If it ever becomes an issue (like, some maintstream distro doesn't end up taking the patch) we can work around it pretty easily by limiting advance to <2G.
the fix is already included in the stable branches for 2.41 and 2.42 which hopefully most distros will pick up reasonably soon. for Debian Trixie, it should be fixed in either the next point release (September) or the one after (November)
Run a distribution which has more regular updates like Fedora. In Fedora 42 it has already been fixed since 2/2025. See here: https://koji.fedoraproject.org/koji/buildinfo?buildID=2663025
Run a distribution which has more regular updates like Fedora.

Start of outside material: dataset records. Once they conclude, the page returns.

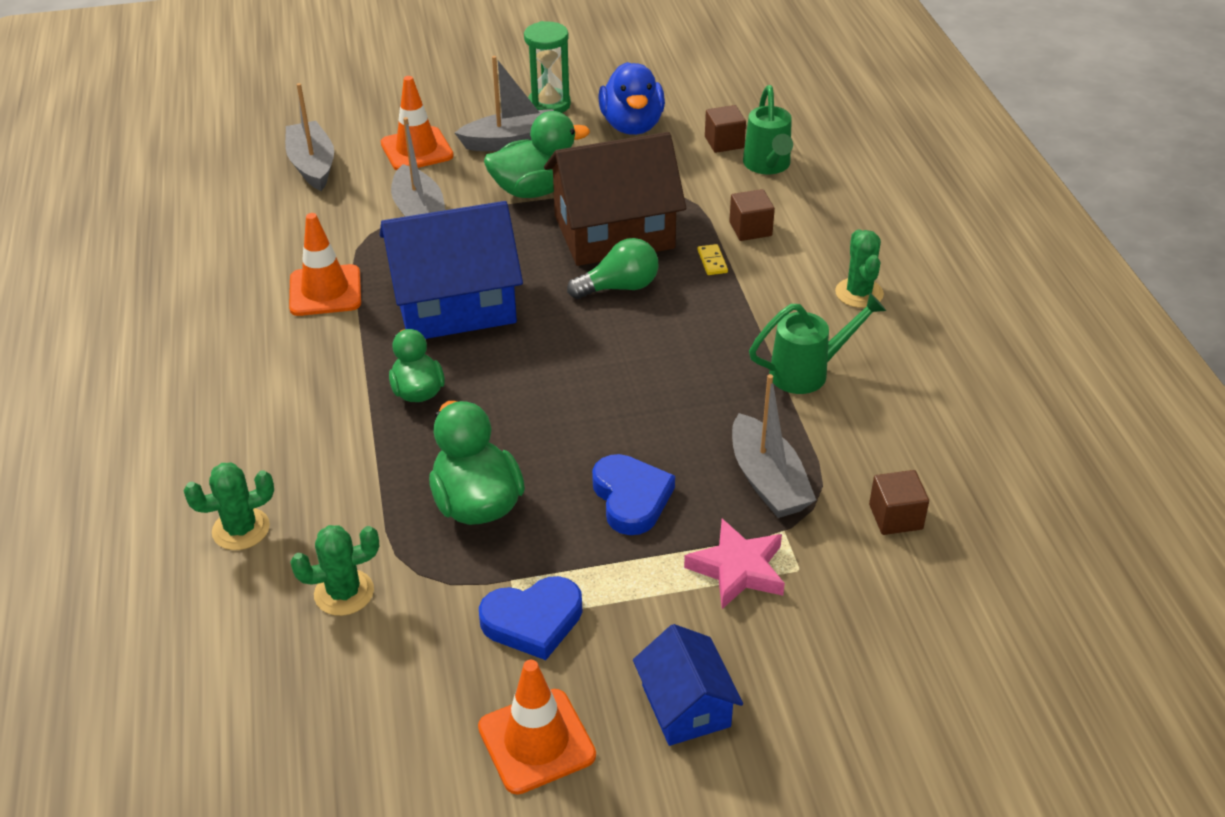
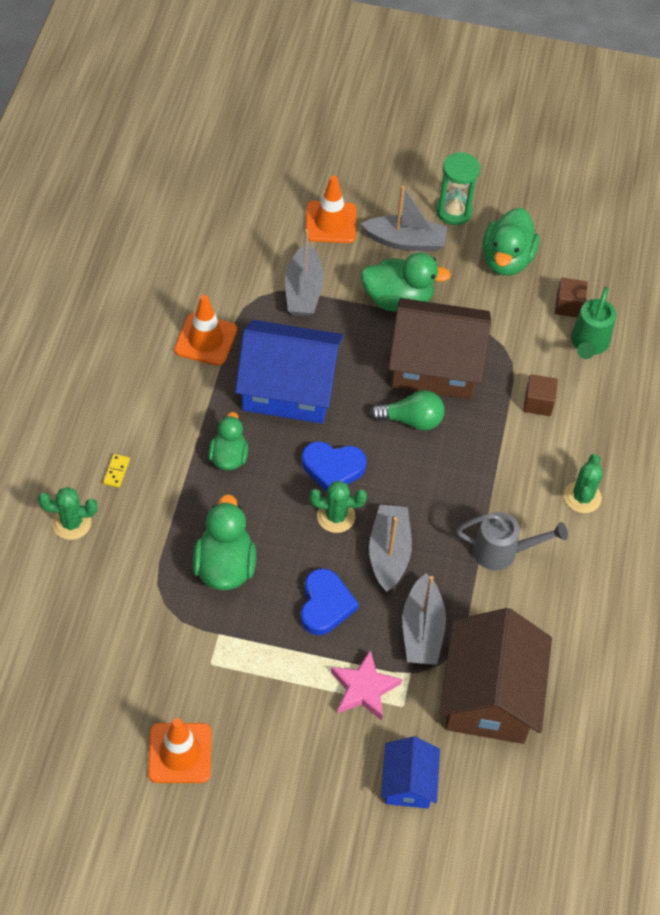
camera: 20 degrees right, 15 degrees up
grey boat [285,83,334,191] -> grey boat moved to [369,505,412,592]
green cactus [290,525,379,616] -> green cactus moved to [309,481,367,533]
blue heart [479,576,582,660] -> blue heart moved to [302,441,367,493]
blue duck [598,62,665,135] -> green duck [482,208,540,276]
blue house [633,624,743,746] -> blue house moved to [381,736,440,809]
yellow domino [698,244,728,275] -> yellow domino moved to [103,454,130,488]
green watering can [749,293,886,394] -> grey watering can [456,512,568,571]
brown cube [869,470,929,535] -> brown house [439,608,552,744]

In Fedora 42 it has already been fixed since 2/2025
You're mistaken there, the fix was committed to upstream master on August 1st and we backported it to the stable branches immediately after. Distributions (good ones at least!) track the stable branches and pull from them regularly. But certainly it couldn't have been fixed several months before it was first reported.
FWIW, we found another instance of this in the wild where copying fails after a while with EXDEV, instead of corrupting the target file.